• _What to produce_
Write out all of the data below word for word, omitting the pictures.

• _Input data_
---
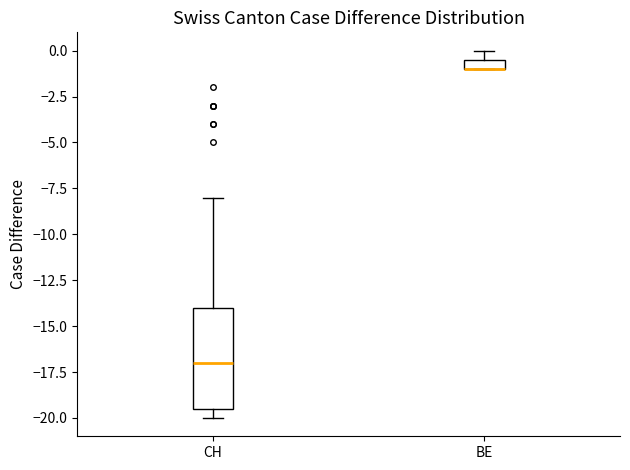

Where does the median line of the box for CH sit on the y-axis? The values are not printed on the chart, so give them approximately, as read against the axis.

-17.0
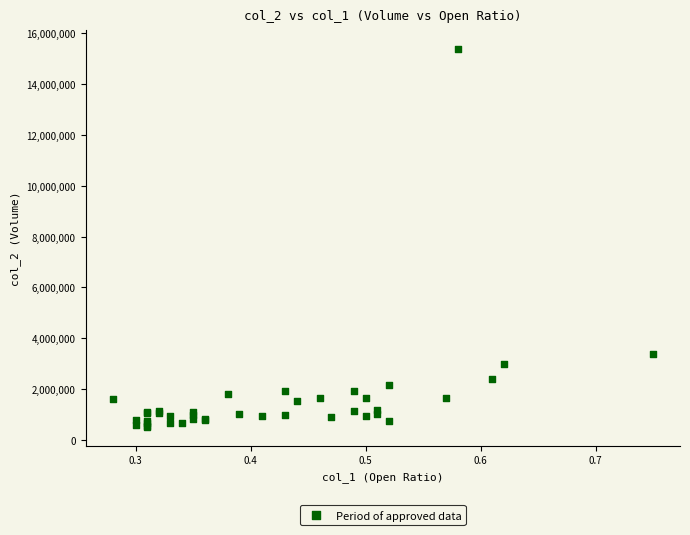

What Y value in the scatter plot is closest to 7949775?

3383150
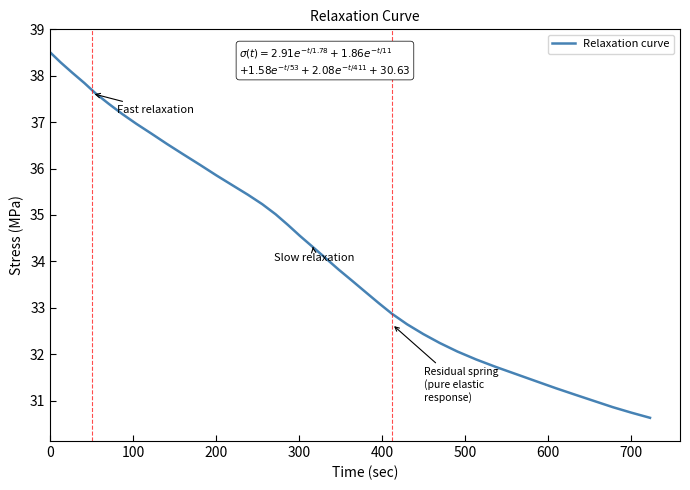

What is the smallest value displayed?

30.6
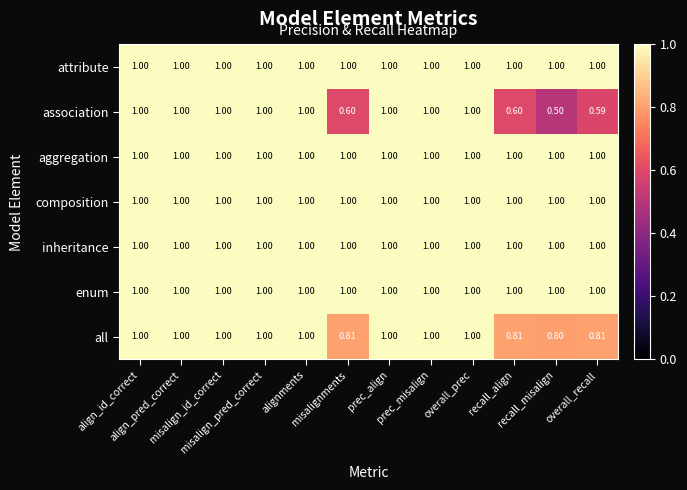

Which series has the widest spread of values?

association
---
• _Response_
Where does the median line of the box for CH sit on the y-axis? The values are not printed on the chart, so give them approximately, as read against the axis.

-17.0

What Y value in the scatter plot is closest to 7949775?

3383150

What is the smallest value displayed?

30.6

Which series has the widest spread of values?

association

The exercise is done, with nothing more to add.